Gina Alvarez and Stefan Boublil are storytellers. The couple, cofounders of New York City design agency The Apartment, delve into clients' lives, grilling them about their routines, their travels, and their desires, then figure out how to translate the insights into livable 3-D spaces. But when it came to designing their own place—they bought their SoHo loft in 1999, before having kids—the process was less rigorous, more improvised. "There were two things I really wanted in life—a swing and a slide," says Boublil, 38, only half jokingly: Now a metal swing hangs from the living-room ceiling (he's still hoping for that slide).
When their son, Zoel (a.k.a. Zo, now 5), and daughter, Leeloo (now 16 months), came along, the space just continued to evolve, becoming a playful, ever-morphing mixture of kids' things, IKEA standbys, and high-design pieces, many of which came from the shop the couple used to run. Before The Apartment became the design engine it is today (it handles branding, interior design, and architecture), it was a furniture-and-housewares store that was laid out like an apartment. Everything was for sale, from the bed to the sandwiches in the refrigerator to the refrigerator itself. Customers were encouraged to linger. "You could come take a nap if you wanted to," says Boublil. It was retail as theater.
These days, home is where the drama takes place. As Leeloo stacks blocks and demolishes them, Zo, dressed in a policeman's hat, chases bad guys. Their parents, meanwhile, alternate between French, Spanish, and English as they speak to them (Boublil grew up in Paris; Alvarez, 37, is Cuban-American). Boublil points out that their loft "is essentially a two-bedroom," albeit one with a supersize living space divided into four quadrants. There's the main seating area, which includes Boublil's collection of racy French cartoons and, on the far side of what the family refers to as "the garden" (because of the Oscar the Grouch–green shag rug), a fireplace and a regal Louis XIV chair upholstered in pink silk.
Across the room is the home theater, where three unobtrusive speakers mounted onto the brick wall face an extradeep sofa and a projector. When it's showtime—sometimes they'll watch a cartoon from Boublil's assortment of Looney Tunes classics, and Zo recently saw Star Wars for the first time—a screen unfurls from the ceiling.
The loft's epicenter is the kitchen-dining space, which features a long table for 12 to accommodate frequent dinner parties. Guests or no guests, the family tries to eat dinner together every night, which means that the hours between 6 and 8 p.m. are, says Alvarez, "crazy." Most meals are prepared with Zo as sous-chef—especially when the menu includes "Grinch soup," a concoction of only-green vegetables.
In the fourth quadrant is the kids' space. Since this play "room" is right between the kitchen and the main seating area, Alvarez and Boublil can always keep tabs on the children without hovering over them. Getting used to lots of toys in the living space, rather than relegating them to the kids' shared bedroom, however, has taken some adjustment. "We fought with that a little," Boublil admits. "But it's more important for the kids to be here and in the mix."

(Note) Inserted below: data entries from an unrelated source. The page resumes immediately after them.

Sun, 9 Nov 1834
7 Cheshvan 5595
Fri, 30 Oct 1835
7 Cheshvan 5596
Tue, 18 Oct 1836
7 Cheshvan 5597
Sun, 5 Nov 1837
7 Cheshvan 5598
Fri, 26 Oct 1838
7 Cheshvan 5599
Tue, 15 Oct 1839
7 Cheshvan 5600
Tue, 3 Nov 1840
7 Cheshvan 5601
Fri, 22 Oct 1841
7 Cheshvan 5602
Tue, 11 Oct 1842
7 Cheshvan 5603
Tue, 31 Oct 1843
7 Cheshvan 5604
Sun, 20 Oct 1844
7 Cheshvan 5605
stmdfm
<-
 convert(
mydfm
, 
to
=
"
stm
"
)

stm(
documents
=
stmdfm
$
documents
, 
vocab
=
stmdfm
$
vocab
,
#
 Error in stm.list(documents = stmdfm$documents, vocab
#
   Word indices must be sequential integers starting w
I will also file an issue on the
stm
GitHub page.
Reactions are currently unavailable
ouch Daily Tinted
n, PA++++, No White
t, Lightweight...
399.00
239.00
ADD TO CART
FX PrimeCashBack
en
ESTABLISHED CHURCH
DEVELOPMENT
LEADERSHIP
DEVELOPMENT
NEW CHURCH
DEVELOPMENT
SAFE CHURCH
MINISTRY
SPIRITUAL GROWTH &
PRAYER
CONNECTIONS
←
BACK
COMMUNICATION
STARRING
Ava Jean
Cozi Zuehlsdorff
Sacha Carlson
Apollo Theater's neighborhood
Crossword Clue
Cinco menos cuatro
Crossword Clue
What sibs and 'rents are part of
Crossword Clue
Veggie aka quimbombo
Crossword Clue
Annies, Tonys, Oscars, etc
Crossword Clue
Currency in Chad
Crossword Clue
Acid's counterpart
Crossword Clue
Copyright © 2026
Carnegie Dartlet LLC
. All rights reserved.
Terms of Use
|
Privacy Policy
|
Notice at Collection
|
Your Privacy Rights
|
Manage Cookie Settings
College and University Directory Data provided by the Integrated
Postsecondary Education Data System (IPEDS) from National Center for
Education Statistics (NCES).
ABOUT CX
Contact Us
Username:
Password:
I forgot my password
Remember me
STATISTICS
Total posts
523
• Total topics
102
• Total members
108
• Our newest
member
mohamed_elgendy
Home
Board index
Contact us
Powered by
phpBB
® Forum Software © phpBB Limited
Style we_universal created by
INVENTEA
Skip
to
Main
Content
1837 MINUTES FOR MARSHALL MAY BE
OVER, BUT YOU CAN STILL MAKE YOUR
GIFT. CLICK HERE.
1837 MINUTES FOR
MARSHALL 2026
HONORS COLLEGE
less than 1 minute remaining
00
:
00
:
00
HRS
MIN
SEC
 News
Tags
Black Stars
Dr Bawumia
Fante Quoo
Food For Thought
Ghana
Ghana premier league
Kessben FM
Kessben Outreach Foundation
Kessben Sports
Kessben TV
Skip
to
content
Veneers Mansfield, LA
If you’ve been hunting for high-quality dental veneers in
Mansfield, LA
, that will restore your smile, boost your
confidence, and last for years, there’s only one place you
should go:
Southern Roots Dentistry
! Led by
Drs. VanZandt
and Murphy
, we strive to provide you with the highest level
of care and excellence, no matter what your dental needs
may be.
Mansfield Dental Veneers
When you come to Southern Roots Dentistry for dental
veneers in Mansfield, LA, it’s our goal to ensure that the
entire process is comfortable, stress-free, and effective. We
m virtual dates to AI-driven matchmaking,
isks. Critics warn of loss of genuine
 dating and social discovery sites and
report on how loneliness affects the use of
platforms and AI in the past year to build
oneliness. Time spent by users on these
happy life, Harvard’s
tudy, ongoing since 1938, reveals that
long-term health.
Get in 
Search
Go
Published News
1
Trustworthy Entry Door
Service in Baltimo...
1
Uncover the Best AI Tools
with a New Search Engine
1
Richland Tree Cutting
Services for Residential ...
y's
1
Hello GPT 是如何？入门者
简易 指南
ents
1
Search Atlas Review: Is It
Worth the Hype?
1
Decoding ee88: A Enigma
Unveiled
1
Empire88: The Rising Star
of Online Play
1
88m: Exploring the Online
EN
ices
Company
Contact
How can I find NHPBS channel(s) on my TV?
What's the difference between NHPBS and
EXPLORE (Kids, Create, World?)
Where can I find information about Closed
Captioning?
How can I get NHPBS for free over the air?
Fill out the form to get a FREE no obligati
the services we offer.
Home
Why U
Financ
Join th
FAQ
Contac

Also, "it's Zo's personality," Alvarez adds. "He loves adults and adult conversation more than he likes to be in his room with his toys. He talks about our friends like they're his."
Many of the furnishings and artworks throughout the loft have pedigrees—even in the kids' bedroom, where the couple have hung an Ingo Maurer chandelier and a Stephane Barroux painting of a slightly menacing face. But Alvarez and Boublil aren't precious about their possessions. No one flinched, for instance, when Leeloo took a crayon to the Marcel Breuer nesting tables. "We created The Apartment so that people would become comfortable with design," Boublil says. "We didn't want to worship it."
After their family grew to four, Alvarez and Boublil considered moving so that each of their children could have a room. They even bought a 7,000-square-foot space in an old YMCA building and turned what had formerly been the basketball courts into a majestic triplex. But they ended up deciding to sell it and stay where they were. Surveying the loft, Boublil acknowledges that the place tells a story he had never thought of. "If I had planned this space, it would have been more streamlined—more monochromatic," he says. "But this is a lot more like life."